EŞ VE YAKIN ANLAMLI / ANLAMDAŞ KELİMELER
Yazılışları ve okunuşları farklı anlamları aynı olan sözcüklere eş anlamlı (anlamdaş) kelimeler-sözcükler denir.
* Bunlar cümlede birbiriyle yer değiştirdiklerinde cümlenin anlamında değişiklik ve bozulma olmaz. Yukarıda örnekler verilmiştir.
* Sözcüklerin eş anlamlı olup olmadıkları, cümle içindeki kullanımlarından belli olur. Yani bir sözcüğün farklı cümlelerde değişik eş anlamları karşımıza çıkabilir.
Örnek :
- Kömür karası gözleri ışıl ışıl parlıyordu. (Kara-Siyah)

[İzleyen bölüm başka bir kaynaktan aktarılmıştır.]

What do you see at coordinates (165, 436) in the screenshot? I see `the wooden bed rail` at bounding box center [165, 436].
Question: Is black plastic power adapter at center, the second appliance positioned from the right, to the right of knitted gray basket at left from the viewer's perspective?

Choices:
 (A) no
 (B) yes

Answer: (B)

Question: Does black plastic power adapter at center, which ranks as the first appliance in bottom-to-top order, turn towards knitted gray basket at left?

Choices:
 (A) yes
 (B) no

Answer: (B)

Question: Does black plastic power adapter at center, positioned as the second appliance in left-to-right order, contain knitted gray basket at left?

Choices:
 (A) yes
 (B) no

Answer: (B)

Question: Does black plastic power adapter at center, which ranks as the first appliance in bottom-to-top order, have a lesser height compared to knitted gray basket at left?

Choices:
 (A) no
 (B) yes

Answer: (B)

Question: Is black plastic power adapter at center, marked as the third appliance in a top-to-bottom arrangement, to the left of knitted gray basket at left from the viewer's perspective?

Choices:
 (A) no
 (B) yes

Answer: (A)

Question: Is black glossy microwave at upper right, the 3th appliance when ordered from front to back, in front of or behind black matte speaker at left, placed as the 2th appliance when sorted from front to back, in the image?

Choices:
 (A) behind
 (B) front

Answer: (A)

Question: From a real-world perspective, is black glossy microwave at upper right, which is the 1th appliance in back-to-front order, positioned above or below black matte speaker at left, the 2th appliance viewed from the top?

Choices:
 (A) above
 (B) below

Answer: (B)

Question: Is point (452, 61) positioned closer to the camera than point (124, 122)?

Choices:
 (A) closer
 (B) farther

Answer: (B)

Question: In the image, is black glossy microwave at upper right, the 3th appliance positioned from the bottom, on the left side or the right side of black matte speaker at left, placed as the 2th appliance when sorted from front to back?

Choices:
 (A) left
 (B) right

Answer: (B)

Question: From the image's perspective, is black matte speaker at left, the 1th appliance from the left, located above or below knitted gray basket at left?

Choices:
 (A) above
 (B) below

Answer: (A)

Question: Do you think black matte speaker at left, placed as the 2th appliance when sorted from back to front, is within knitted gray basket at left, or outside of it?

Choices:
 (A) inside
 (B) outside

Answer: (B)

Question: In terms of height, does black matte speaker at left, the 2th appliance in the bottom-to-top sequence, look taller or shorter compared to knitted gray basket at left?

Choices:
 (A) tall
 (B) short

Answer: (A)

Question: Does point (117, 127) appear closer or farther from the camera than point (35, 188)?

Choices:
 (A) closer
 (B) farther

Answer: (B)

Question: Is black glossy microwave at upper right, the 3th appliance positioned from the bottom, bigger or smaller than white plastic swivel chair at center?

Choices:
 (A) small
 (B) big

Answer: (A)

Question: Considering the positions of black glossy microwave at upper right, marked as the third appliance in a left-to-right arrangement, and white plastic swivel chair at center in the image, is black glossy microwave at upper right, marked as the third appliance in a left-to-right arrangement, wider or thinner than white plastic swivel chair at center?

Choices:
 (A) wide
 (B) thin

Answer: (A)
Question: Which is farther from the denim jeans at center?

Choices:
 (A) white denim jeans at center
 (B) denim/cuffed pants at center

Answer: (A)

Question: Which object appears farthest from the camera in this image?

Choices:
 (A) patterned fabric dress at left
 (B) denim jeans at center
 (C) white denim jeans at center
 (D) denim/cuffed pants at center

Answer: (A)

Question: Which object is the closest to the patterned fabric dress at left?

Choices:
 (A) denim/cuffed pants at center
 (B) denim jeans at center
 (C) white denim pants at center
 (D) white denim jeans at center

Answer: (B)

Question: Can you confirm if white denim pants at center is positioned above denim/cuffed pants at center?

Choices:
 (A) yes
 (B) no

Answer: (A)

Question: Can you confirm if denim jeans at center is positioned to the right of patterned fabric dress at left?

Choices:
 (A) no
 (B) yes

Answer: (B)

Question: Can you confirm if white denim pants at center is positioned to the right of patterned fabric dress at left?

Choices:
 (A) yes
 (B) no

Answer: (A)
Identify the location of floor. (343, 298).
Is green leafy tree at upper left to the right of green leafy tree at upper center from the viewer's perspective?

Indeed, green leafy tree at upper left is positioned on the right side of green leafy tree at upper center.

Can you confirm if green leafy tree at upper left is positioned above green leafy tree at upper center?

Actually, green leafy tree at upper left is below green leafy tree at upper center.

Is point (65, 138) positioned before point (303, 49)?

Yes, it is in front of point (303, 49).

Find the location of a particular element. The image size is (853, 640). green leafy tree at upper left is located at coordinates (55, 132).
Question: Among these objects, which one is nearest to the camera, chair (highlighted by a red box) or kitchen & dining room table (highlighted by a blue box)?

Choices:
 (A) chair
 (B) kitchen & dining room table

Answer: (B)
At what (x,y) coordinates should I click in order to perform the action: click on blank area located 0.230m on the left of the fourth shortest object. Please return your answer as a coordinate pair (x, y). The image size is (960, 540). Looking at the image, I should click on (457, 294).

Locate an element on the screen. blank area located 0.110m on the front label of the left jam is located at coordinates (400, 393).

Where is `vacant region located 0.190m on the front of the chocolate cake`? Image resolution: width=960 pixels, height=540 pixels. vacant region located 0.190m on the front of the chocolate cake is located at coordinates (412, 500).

- Dost, kara günde belli olur. (Kara-Kötü)
* Eş anlamlılıkla ilgili sorular, bazen "altı çizili sözcüğün cümleye kattığı anlam", "hangisinde...anlamı vardır?" gibi de sorulabilir.
Anlamdaş (eş anlamlı) olmadıkları halde zaman zaman birbirinin yerine kullanılan sözcüklere yakın anlamlı sözcükler denir. Bakmak, görmek, izlemek, seyretmek gibi.